* Work instruction *
Each record below should be returned exactly, with its pictures left out.

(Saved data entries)
────────────────────

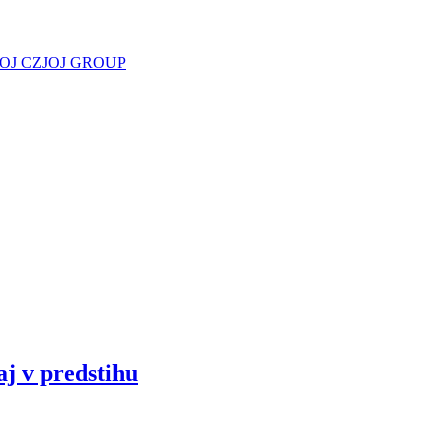
JOJ CZ
JOJ GROUP
aj v predstihu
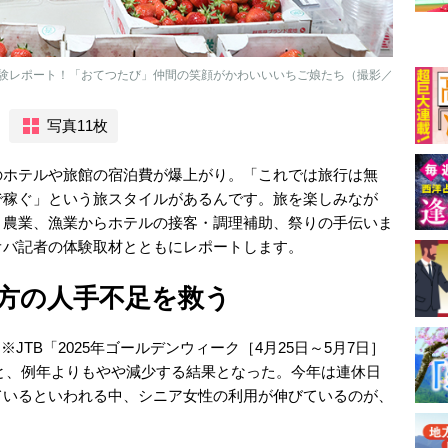
験レポート！「おてつたび」仲間の笑顔がかわいいいちご娘たち（撮影／
写真11枚
のホテルや旅館の宿泊費が爆上がり。「これでは旅行は無
で稼ぐ」という旅スタイルがあるんです。旅を楽しみなが
。農業、漁業からホテルの接客・調理補助、祭りの手伝いま
オバ記者の体験取材とともにレポートします。
地方の人手不足を救う
※JTB「2025年ゴールデンウィーク［4月25日～5月7日］
り）と、例年よりもやや減少する結果となった。今年は連休日
ているといわれる中、シニア女性の利用が伸びているのが、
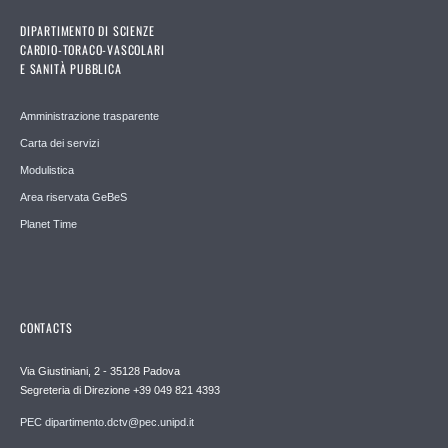
DIPARTIMENTO DI SCIENZE
CARDIO-TORACO-VASCOLARI
E SANITÀ PUBBLICA
Amministrazione trasparente
Carta dei servizi
Modulistica
Area riservata GeBeS
Planet Time
CONTACTS
Via Giustiniani, 2 - 35128 Padova
Segreteria di Direzione +39 049 821 4393
PEC dipartimento.dctv@pec.unipd.it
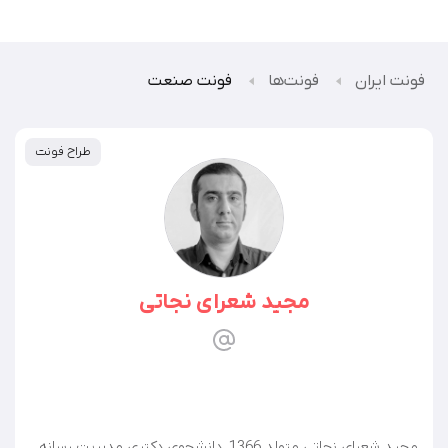
فونت ایران
فونت‌ها
فونت صنعت
طراح فونت
مجید شعرای نجاتی
مجید شعرای نجاتی متولد 1366. دانشجوی دکتری مدیریت رسانه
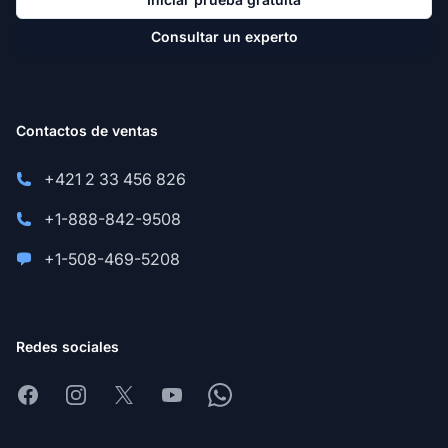
Consultar un experto
Contactos de ventas
+421 2 33 456 826
+1-888-842-9508
+1-508-469-5208
Redes sociales
Facebook
Instagram
X
Youtube
Whatsapp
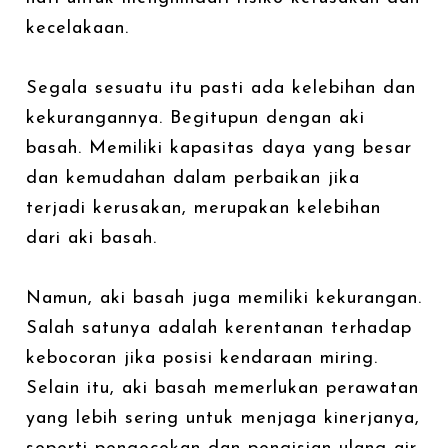
kecelakaan.
Segala sesuatu itu pasti ada kelebihan dan
kekurangannya. Begitupun dengan aki
basah. Memiliki kapasitas daya yang besar
dan kemudahan dalam perbaikan jika
terjadi kerusakan, merupakan kelebihan
dari aki basah.
Namun, aki basah juga memiliki kekurangan.
Salah satunya adalah kerentanan terhadap
kebocoran jika posisi kendaraan miring.
Selain itu, aki basah memerlukan perawatan
yang lebih sering untuk menjaga kinerjanya,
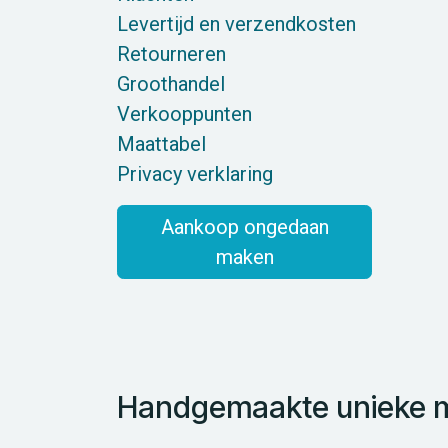
Levertijd en verzendkosten
Retourneren
Groothandel
Verkooppunten
Maattabel
Privacy verklaring
Aankoop ongedaan
maken
Handgemaakte unieke mo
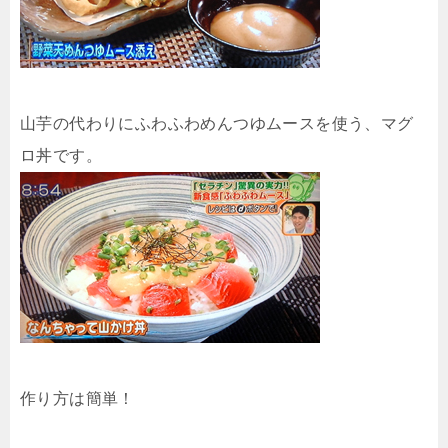
山芋の代わりにふわふわめんつゆムースを使う、マグ
ロ丼です。
作り方は簡単！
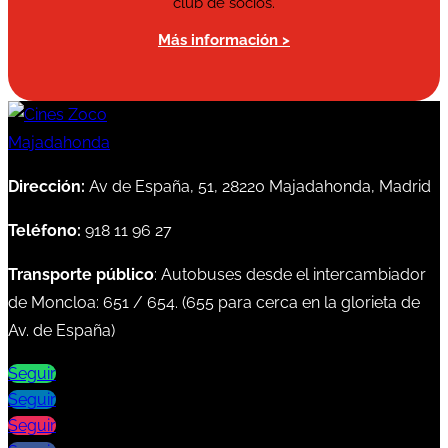
club de socios.
Más información >
Dirección:
Av de España, 51, 28220 Majadahonda, Madrid
Teléfono:
918 11 96 27
Transporte público
: Autobuses desde el intercambiador
de Moncloa:
651
/
654
. (
655
para cerca en la glorieta de
Av. de España)
Seguir
Seguir
Seguir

────────────────────

* Answer box *
JOJ CZ
JOJ GROUP
aj v predstihu
験レポート！「おてつたび」仲間の笑顔がかわいいいちご娘たち（撮影／
写真11枚
のホテルや旅館の宿泊費が爆上がり。「これでは旅行は無
で稼ぐ」という旅スタイルがあるんです。旅を楽しみなが
。農業、漁業からホテルの接客・調理補助、祭りの手伝いま
オバ記者の体験取材とともにレポートします。
地方の人手不足を救う
※JTB「2025年ゴールデンウィーク［4月25日～5月7日］
り）と、例年よりもやや減少する結果となった。今年は連休日
ているといわれる中、シニア女性の利用が伸びているのが、
DIPARTIMENTO DI SCIENZE
CARDIO-TORACO-VASCOLARI
E SANITÀ PUBBLICA
Amministrazione trasparente
Carta dei servizi
Modulistica
Area riservata GeBeS
Planet Time
CONTACTS
Via Giustiniani, 2 - 35128 Padova
Segreteria di Direzione +39 049 821 4393
PEC dipartimento.dctv@pec.unipd.it
فونت ایران
فونت‌ها
فونت صنعت
طراح فونت
مجید شعرای نجاتی
مجید شعرای نجاتی متولد 1366. دانشجوی دکتری مدیریت رسانه
Consultar un experto
Contactos de ventas
+421 2 33 456 826
+1-888-842-9508
+1-508-469-5208
Redes sociales
Facebook
Instagram
X
Youtube
Whatsapp
kecelakaan.
Segala sesuatu itu pasti ada kelebihan dan
kekurangannya. Begitupun dengan aki
basah. Memiliki kapasitas daya yang besar
dan kemudahan dalam perbaikan jika
terjadi kerusakan, merupakan kelebihan
dari aki basah.
Namun, aki basah juga memiliki kekurangan.
Salah satunya adalah kerentanan terhadap
kebocoran jika posisi kendaraan miring.
Selain itu, aki basah memerlukan perawatan
yang lebih sering untuk menjaga kinerjanya,
Levertijd en verzendkosten
Retourneren
Groothandel
Verkooppunten
Maattabel
Privacy verklaring
Aankoop ongedaan
maken
Handgemaakte unieke mo
山芋の代わりにふわふわめんつゆムースを使う、マグ
ロ丼です。
作り方は簡単！
club de socios.
Más información >
Dirección:
Av de España, 51, 28220 Majadahonda, Madrid
Teléfono:
918 11 96 27
Transporte público
: Autobuses desde el intercambiador
de Moncloa:
651
/
654
. (
655
para cerca en la glorieta de
Av. de España)
Seguir
Seguir
Seguir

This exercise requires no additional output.